Mortality was thought to the only thing that could stop 83-year-old Sylvia Quinn from racing on the first Sunday of May, a day reserved for an average of more than 40,000 runners and joggers in recent years.

“I’m still looking forward to it, since I’ve done them all 43,” Quinn said, “If I’m still living, anyway.”

When the sun rises – or the clouds hover – over downtown Spokane early Sunday morning, the original date of 44th annual Bloomsday race, Riverside Avenue won’t be flooded with runners getting set for their 7.45-mile journey.

The ultimate perennial – Bloomsday founder and former Olympian Don Kardong – won’t be flying by other men in their 70s, per usual, and more important, won’t be running the show, duties he handed to new president Jon Neill last spring.

Neill, a former Gonzaga cross country runner and Pullman native, has been in 20 Bloomsdays while ascending within the organization and practicing law at a private firm.

He stepped away from his legal career last year to focus solely on Bloomsday, and, in his first official year as president, fell into an unprecedented situation.

“When you have an event for 43 straight years – and then you don’t – it’s a real shock to people,” Neil said. “There’s some sorrow, some sadness and emptiness. It’s just bizarre when you’ve helped the race, been in race.

“It’s just a little unsettling, really, with it not happening on Sunday.”

But it’s not going to stop people from running.

Landers said he still planned to run the Bloomsday course in a “social distance Bloomsday” on Sunday, and will ready in September.

“I am going to get up and do something,” Landers said. “That’s one of the main things, you get off your butt and run. It just won’t be with all the fun and all the people like usual.”
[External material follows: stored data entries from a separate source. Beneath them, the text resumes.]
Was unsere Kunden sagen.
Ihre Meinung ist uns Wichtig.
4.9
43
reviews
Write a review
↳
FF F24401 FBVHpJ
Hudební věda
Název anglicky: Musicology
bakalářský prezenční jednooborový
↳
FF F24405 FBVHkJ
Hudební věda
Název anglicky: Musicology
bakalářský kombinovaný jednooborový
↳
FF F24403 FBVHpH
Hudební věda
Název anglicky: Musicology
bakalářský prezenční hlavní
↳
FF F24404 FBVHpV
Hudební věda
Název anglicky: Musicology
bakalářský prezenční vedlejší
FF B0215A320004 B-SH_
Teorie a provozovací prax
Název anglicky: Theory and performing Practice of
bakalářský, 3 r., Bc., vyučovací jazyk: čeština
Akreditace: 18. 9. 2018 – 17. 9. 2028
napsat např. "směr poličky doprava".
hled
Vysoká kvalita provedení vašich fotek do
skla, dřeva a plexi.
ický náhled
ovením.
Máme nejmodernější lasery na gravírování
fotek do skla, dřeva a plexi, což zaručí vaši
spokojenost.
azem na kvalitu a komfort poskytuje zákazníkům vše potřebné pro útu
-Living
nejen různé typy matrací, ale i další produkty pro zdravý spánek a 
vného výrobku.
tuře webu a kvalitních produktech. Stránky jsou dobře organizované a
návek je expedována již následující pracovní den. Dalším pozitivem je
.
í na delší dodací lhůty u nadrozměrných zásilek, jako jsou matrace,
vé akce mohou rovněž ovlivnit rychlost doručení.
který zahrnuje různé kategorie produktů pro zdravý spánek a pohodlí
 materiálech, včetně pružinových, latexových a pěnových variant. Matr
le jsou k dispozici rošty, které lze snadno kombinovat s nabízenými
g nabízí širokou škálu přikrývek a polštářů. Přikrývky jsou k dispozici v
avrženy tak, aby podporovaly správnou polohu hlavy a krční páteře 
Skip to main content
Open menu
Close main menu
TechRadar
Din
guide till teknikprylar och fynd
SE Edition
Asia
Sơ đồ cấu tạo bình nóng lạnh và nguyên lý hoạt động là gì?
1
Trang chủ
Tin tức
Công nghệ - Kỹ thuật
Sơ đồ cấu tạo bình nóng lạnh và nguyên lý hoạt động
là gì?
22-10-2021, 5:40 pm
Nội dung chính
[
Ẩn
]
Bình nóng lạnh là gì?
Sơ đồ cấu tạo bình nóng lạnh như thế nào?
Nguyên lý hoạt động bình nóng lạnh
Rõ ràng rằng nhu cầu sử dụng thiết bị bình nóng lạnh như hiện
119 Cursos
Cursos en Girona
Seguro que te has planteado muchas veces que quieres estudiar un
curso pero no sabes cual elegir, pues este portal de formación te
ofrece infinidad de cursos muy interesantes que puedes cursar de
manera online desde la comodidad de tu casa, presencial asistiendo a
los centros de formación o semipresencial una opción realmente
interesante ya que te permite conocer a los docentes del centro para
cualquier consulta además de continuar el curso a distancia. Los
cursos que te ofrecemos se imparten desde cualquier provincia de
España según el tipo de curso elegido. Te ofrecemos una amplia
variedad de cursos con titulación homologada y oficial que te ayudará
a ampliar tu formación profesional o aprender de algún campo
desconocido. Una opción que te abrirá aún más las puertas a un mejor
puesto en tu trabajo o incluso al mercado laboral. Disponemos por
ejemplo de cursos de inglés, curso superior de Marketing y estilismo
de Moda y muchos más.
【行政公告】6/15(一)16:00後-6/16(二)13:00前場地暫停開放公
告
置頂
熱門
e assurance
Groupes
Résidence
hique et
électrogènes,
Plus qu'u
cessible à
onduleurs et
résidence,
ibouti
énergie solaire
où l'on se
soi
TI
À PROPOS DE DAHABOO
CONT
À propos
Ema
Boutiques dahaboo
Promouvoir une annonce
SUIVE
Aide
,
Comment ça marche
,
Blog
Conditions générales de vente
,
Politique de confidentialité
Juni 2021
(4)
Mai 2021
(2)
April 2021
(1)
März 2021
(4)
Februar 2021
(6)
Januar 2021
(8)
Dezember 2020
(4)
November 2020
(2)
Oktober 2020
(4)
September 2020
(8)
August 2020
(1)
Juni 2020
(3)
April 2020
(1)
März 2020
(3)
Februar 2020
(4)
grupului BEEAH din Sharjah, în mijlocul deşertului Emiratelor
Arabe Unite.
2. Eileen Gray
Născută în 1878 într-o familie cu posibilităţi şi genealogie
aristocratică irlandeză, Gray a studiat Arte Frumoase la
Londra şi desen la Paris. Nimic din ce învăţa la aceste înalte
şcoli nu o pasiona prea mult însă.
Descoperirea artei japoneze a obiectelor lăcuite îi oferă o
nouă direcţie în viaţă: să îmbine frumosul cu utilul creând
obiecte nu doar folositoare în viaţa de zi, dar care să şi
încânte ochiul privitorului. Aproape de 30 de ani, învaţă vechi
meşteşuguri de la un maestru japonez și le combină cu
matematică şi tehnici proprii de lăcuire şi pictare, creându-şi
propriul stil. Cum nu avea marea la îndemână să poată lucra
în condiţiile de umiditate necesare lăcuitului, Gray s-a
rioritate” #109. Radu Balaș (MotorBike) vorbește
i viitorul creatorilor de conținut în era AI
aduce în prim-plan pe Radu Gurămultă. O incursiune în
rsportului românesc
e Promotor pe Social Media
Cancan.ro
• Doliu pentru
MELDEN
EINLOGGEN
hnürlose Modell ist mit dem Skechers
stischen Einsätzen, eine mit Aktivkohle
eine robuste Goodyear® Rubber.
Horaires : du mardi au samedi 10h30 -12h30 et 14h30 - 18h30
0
Neill, who said he heard several runners still planned to run the Bloomsday course Sunday, discouraged any sizable gatherings downtown because “it’s not a good idea right now.”

Quinn, who said she will also be running for miles on Sunday in Spokane Valley, is carving out the positives in the Bloomsday postponement.

“Now it’s something to look forward to with everything that’s been canceled,” she said “And for those who train at the last minute, it’s not such bad news because they’ll have more time to prepare.

“It’s like Christmas, any way you look at it.”

Neill said he plans to run 12 miles on Sunday, given the time away from the Bloomsday whirlwind.

He’s seeing a lot more running these days.

“With all the quarantine going on, I don’t think I’ve seen this many people running around town, being active in our neighborhoods,” he said.

Wheelchair participant and Spokane resident Tyler Byers, who has been in 27 Bloomsday races, plans to still get a taste of the usual downtown action on Sunday – but virtually.

Byers who was regularly in the men’s elite top five in the early 2000s, will be working out on his chair from home as he watches the course with others on a Zoom workout. Another wheelchair athlete recorded his 2019 race with a Go Pro video so the group can relive it in quarantine.

“It’s going to be very different,” said Byers, who did his first Bloomsday at age 9. “You train and lead up to this time of year. The leaves are coming in, the sun is coming from a different angle, and the smells of spring and (Bloomsday are here), but it’s not happening on Sunday.

“It’s definitely going to be strange.”